- _Job item_: Only one stretch of the data below is needed. Output the lines from the one with "Ver Otras opiniones en Amazon" up to and including the one with "Ligero y duradero.", exactly as they stand.

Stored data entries
........
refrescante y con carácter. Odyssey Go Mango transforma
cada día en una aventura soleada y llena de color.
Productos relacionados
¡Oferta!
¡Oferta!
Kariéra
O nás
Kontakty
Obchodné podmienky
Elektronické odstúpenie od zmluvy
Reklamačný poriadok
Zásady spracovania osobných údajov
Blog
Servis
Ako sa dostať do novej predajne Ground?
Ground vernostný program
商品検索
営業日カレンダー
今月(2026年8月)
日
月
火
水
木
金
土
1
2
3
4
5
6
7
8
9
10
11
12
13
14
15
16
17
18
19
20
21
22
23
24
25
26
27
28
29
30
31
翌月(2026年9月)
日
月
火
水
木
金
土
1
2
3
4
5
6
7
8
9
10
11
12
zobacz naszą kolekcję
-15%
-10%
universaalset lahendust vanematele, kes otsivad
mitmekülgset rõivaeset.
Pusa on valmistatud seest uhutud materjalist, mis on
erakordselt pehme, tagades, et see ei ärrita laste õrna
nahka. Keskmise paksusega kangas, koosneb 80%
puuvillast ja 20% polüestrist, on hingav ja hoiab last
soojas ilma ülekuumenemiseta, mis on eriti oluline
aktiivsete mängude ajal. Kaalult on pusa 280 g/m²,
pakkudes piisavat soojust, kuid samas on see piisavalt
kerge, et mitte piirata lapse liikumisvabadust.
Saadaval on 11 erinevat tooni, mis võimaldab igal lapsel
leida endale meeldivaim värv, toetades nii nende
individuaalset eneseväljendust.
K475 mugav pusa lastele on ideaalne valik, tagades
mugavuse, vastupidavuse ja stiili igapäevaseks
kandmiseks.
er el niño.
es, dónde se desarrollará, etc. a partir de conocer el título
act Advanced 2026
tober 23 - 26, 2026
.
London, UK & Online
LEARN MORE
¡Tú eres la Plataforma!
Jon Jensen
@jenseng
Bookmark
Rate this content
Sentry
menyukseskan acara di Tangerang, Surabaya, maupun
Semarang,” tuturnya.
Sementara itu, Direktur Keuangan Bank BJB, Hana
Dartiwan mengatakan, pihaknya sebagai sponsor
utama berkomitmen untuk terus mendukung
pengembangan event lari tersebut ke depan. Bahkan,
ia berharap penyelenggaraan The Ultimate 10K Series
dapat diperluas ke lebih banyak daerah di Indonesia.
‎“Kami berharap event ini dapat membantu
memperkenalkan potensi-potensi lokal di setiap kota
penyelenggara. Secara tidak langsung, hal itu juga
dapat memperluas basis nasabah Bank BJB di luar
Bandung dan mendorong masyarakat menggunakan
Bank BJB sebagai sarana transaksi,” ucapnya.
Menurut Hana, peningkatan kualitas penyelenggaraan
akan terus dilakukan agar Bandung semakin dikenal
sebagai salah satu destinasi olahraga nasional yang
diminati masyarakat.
........
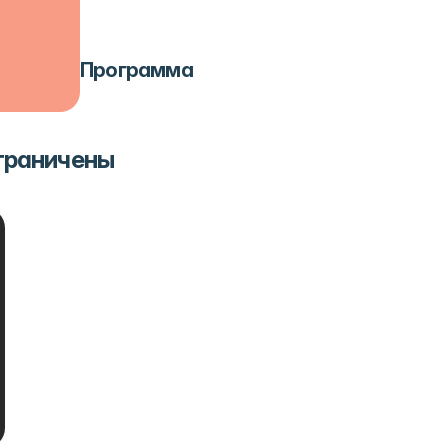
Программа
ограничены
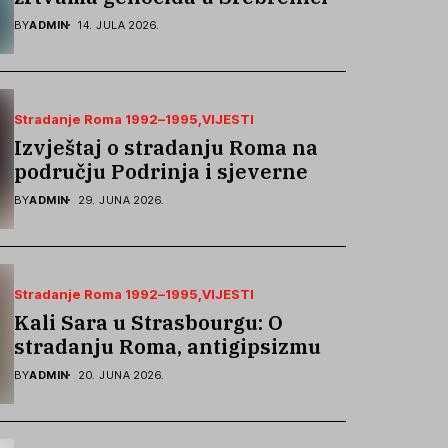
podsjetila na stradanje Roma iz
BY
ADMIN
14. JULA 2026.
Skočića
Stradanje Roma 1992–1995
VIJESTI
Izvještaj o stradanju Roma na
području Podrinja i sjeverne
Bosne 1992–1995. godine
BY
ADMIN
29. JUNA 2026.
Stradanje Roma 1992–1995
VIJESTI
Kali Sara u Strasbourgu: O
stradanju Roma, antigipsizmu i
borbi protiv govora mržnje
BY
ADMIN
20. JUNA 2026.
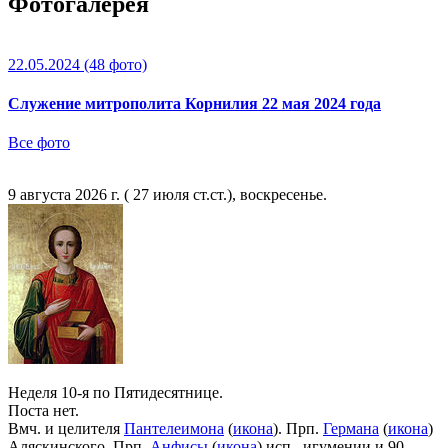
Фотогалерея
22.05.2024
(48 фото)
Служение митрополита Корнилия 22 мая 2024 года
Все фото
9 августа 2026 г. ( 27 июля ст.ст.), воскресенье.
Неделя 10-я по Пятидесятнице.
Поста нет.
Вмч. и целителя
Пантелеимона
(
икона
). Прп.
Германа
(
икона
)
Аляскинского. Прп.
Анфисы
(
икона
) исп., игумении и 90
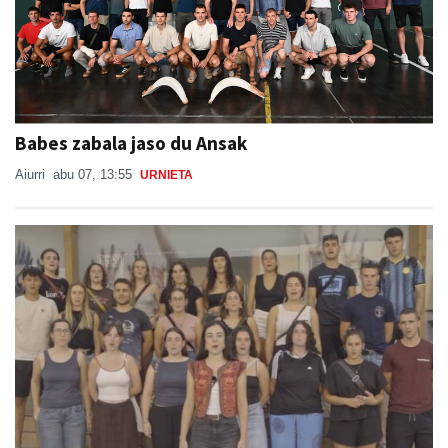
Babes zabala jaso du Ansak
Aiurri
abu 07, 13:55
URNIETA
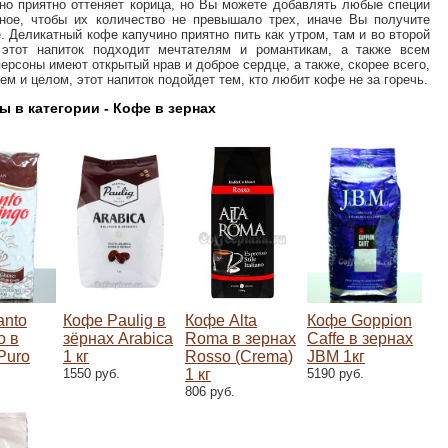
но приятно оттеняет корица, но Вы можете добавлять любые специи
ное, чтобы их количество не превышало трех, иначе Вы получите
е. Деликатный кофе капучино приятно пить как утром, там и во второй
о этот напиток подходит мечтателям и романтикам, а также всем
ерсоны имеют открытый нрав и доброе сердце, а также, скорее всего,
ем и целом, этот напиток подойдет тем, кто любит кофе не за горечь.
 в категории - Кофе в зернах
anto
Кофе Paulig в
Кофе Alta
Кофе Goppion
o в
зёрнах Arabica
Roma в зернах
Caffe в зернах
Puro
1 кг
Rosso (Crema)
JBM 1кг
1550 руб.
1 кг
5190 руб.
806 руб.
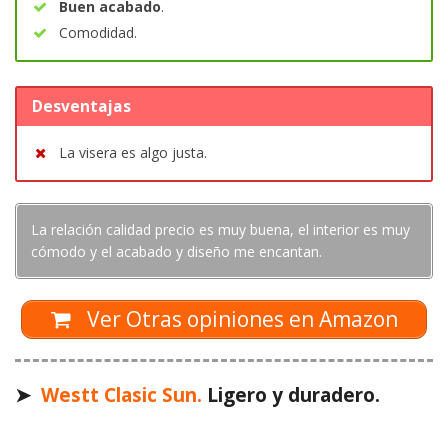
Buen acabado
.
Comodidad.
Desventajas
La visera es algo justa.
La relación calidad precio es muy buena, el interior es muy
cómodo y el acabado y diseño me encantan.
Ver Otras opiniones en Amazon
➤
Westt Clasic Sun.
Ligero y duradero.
........
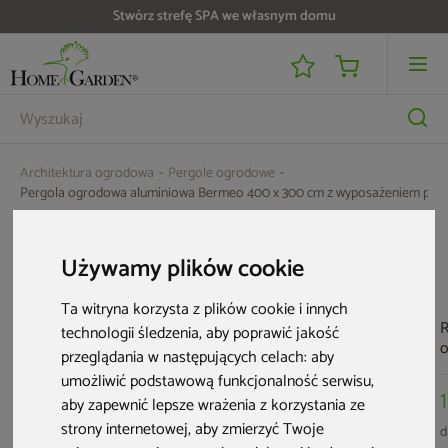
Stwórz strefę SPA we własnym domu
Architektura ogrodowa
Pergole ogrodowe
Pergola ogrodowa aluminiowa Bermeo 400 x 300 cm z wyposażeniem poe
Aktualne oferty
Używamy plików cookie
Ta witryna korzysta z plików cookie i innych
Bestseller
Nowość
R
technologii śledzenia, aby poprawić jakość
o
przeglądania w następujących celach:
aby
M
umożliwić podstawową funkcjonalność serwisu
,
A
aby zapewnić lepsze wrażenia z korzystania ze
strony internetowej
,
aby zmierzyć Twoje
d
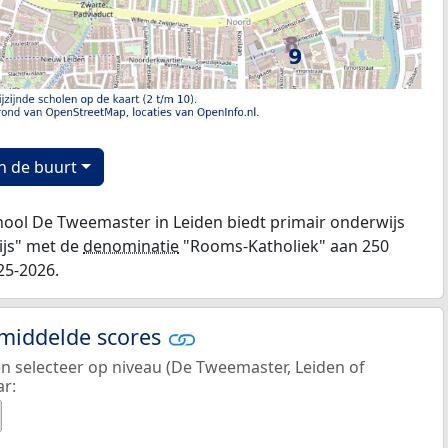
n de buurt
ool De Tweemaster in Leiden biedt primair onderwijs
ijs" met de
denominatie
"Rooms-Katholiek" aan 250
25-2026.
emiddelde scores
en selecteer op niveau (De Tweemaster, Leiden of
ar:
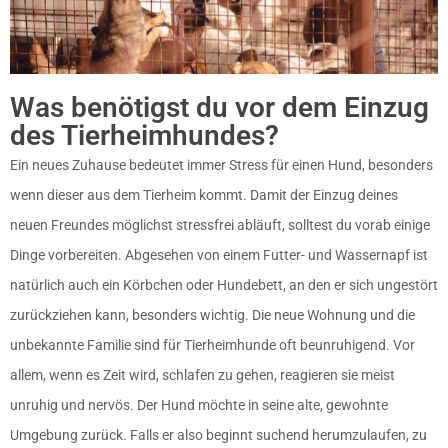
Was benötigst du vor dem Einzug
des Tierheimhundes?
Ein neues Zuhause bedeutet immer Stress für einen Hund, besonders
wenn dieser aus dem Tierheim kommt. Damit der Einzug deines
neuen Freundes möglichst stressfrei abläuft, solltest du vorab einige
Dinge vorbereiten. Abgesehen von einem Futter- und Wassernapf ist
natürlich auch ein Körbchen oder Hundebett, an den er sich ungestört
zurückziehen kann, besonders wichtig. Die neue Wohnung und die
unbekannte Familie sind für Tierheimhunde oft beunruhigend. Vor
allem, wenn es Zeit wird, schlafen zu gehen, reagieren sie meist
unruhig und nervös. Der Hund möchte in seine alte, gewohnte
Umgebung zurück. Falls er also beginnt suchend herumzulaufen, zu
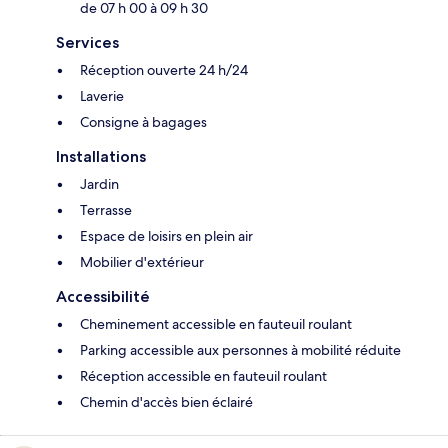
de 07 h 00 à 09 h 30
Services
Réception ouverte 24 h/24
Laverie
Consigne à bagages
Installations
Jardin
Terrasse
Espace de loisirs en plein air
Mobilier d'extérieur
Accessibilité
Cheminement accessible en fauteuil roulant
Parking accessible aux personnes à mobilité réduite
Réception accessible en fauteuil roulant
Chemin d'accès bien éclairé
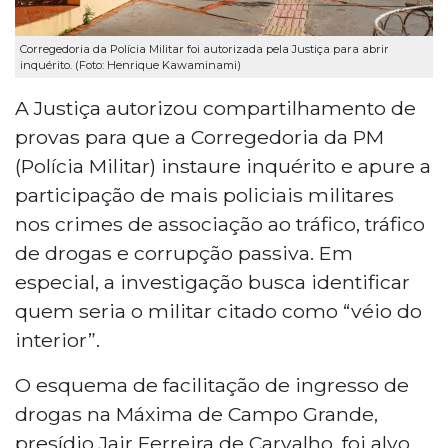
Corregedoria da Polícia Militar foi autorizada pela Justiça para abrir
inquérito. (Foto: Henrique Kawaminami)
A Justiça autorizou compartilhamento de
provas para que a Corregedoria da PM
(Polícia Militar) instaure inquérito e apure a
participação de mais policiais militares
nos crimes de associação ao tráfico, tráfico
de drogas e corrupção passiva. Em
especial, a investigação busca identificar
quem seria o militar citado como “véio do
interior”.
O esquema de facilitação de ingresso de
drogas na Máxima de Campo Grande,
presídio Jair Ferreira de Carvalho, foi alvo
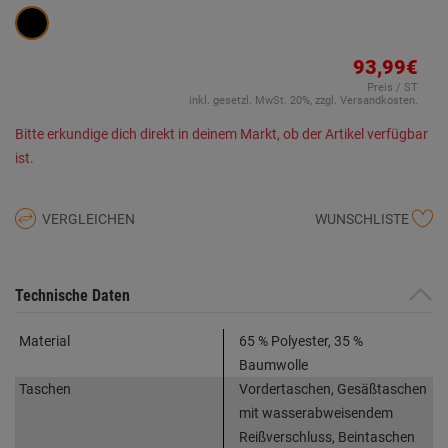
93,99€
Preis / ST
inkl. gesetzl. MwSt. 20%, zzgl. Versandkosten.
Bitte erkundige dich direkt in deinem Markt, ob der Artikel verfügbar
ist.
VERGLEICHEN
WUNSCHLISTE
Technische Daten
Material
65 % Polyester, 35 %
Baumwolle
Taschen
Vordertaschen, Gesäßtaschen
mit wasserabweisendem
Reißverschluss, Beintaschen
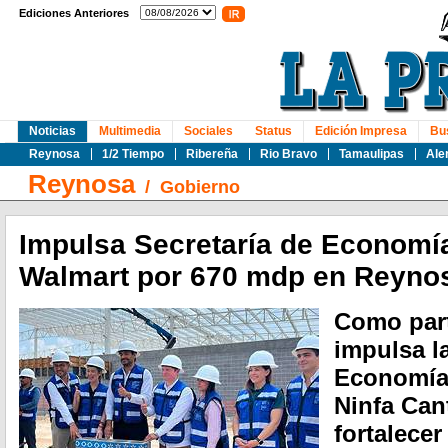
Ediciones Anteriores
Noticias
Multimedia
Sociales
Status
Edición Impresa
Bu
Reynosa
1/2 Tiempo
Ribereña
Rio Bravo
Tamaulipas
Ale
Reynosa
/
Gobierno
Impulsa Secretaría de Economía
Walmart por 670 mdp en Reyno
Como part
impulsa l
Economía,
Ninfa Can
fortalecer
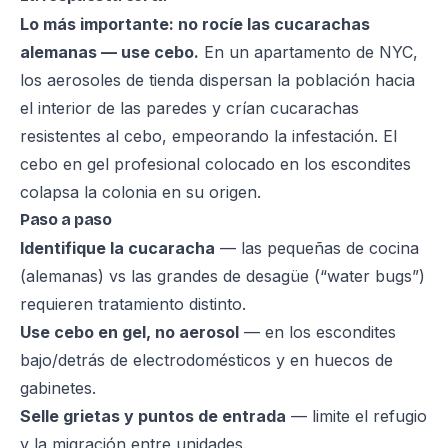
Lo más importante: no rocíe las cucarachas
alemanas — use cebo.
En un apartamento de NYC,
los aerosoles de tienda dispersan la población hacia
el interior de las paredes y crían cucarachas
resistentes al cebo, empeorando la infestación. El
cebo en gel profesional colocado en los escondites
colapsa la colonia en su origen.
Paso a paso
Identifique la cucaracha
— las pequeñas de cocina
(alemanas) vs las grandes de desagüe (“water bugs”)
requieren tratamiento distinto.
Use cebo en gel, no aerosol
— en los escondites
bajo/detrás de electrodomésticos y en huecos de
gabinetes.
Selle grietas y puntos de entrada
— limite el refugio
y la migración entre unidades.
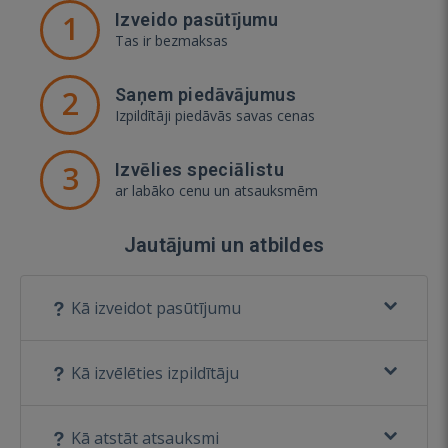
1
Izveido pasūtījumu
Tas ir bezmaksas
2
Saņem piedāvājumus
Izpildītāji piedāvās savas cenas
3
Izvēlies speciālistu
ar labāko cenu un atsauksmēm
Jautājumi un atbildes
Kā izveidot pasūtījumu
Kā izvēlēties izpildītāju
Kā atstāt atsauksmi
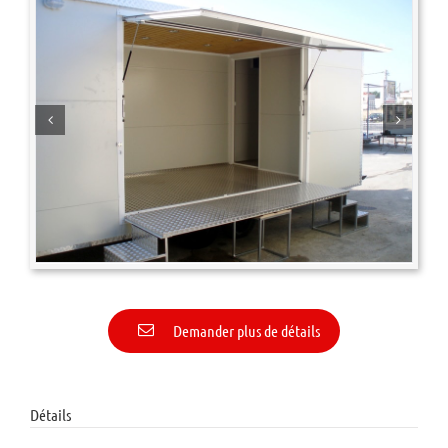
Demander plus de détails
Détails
........
- _Reply to the exercise_:
Ver Otras opiniones en Amazon
➤
Westt Clasic Sun.
Ligero y duradero.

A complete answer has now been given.